The bombing has stopped and the Nazis have taken charge of the polish people. The radio in Warsaw dictates to its Warsaw listeners to accept the German forces. German soldiers, along with Hitler’s Chief Zoologist, named Lutz, show up at the zoo. Lutz informs Jon and Antonina that their zoo is to be liquidated for meat, firewood, and soap. He offers to bring the prized animals, like tigers, to a German sanctuary and he will bring them back after the war. Lutz keeps his promises and takes the ‘prized’ animals from the zoo. It is wintertime on New Year’s Eve, and the Nazis come and shoot the rest of the animals. They will be stuffed and brought to Germany.  Antonina cries.

The Nazis are continuing their terror and take all the Jews in the city to the Nalewki District, otherwise known as the ghetto. Jon and Antonina take two of their friends and hide them in their house away from the Nazis. One night they are all having dinner and Jon says he knows people in the resistance who want to use the zoo as a way station. They will hide Jews in the zoo and help them escape Warsaw. They need a reason to keep the zoo open that the Nazis will believe. Jan and Antonina go to Lutz’s office and tell him they want to help the war effort of behalf of the Nazis. They propose to make the zoo into a pig farm to help feed the troops, and they will get the pig’s food from the garbage of the ghetto. Lutz loves this idea and agrees.

Jan starts picking up garbage in the ghetto and sneaking Jews out. Jan sneaks them out by having them hide in the garbage in the back of his truck. It is a very clever idea. Jan then drives his truck back to the zoo, and his friends in the resistance then pick up the Jewish people and lead them out of Warsaw.  Over the course of the war Jan and Antonina helped save 300 people from the hand of the Nazis; and only two people died who were in their care.
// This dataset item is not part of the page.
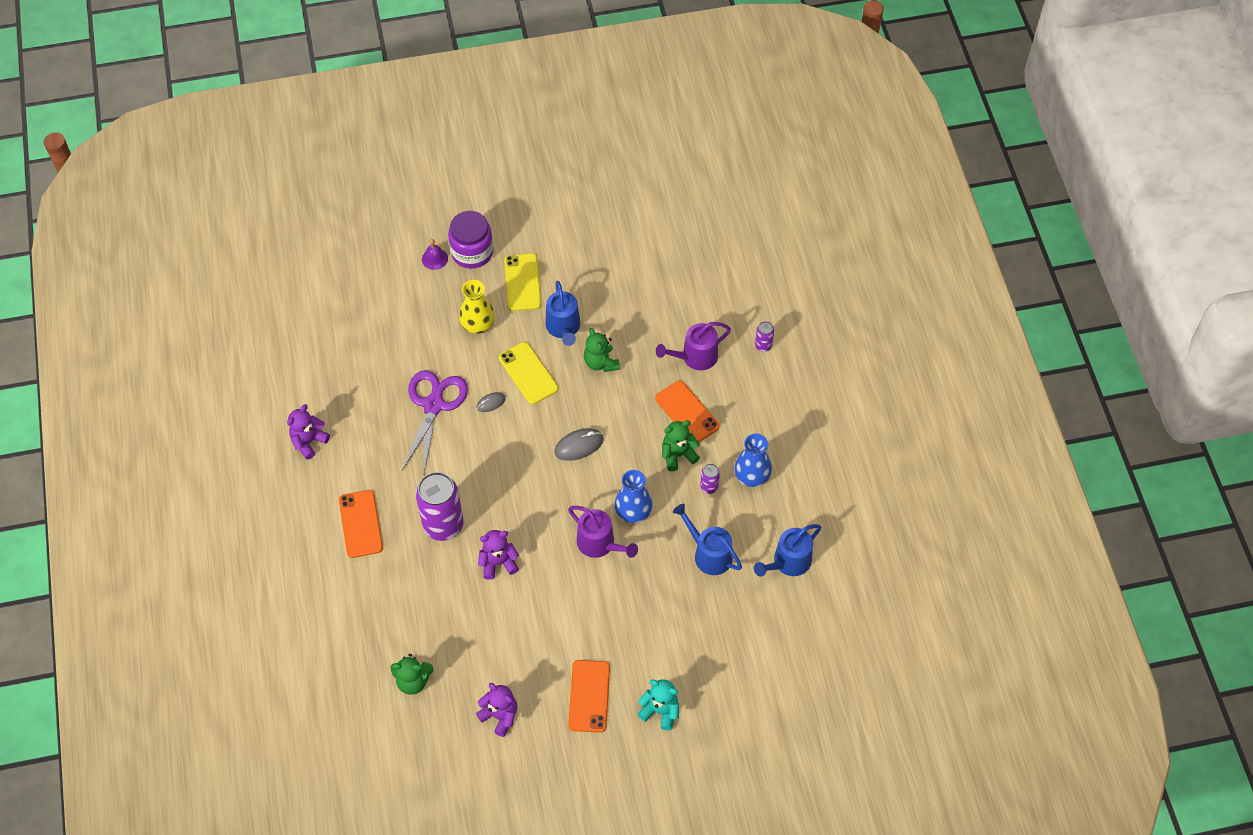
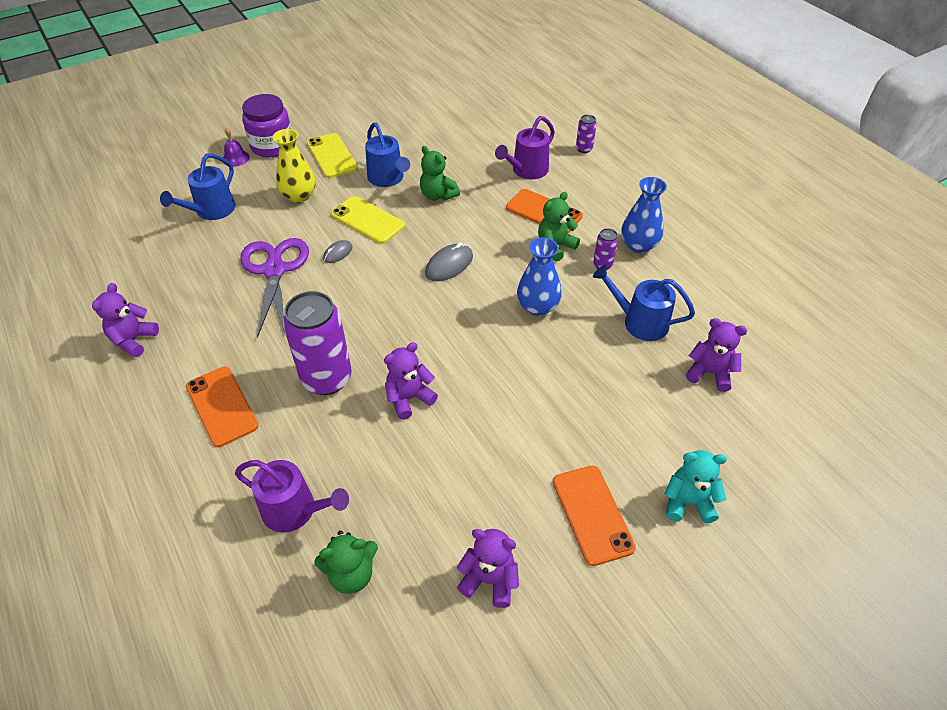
camera: 20 degrees left, 10 degrees down
purple watering can [568,506,638,558] -> purple watering can moved to [235,460,349,532]
blue watering can [754,524,821,577] -> blue watering can moved to [160,154,235,220]
none -> purple teddy bear [686,318,747,392]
A man who oversaw the Labor Bureau for the Nazi party heard about Jan and paid him and his wife a visit one day at the zoo. At first Jan and Antonina were scared to death. Thoughts ran through their mind like was this the end for them and their friends. Was the ruse over? But to their pleasant surprise he says he wants to help. At the bureau there is one door that leads to the ghetto and another that leads to the free city. He can introduce Jan to the bureau and Jan can take anyone he wants out of the ghetto. Jan continues to save many people with the help of the resistance from the ovens of the Nazis.

On April 19th 1943, the Nazis exterminate everyone and everything in the ghetto. They burn everything to the ground, and it snows human particles.  But in January of 1945 the tides are turning, and the Nazis start to fall. Jan who is fighting with the resistance is shot and does not return to the zoo. Antonina along with others flee to safer grounds.

When the war is all over Antonina returns to the zoo and finds the grounds keeper is still there taking care of the zoo. She is so happy to see him. And soon after that people that Antonina and Jan have helped start returning to the zoo, the happy place that helped them. And one fortunate day Jan shows up and everyone, especially Antonina, is elated. Jan was quite well and alive and the family is reunited, and peace is restored to Warsaw.

I love this movie! I am a fan of World War II movies. I feel a sense of gratitude for the Allied forces and all of the good people that helped innocent people stay alive. The Holocaust was a terrible thing that happened, and we must never forget. When I watch a World Way II movie, although there is much sorrow, I feel happiness in the end that good won over evil.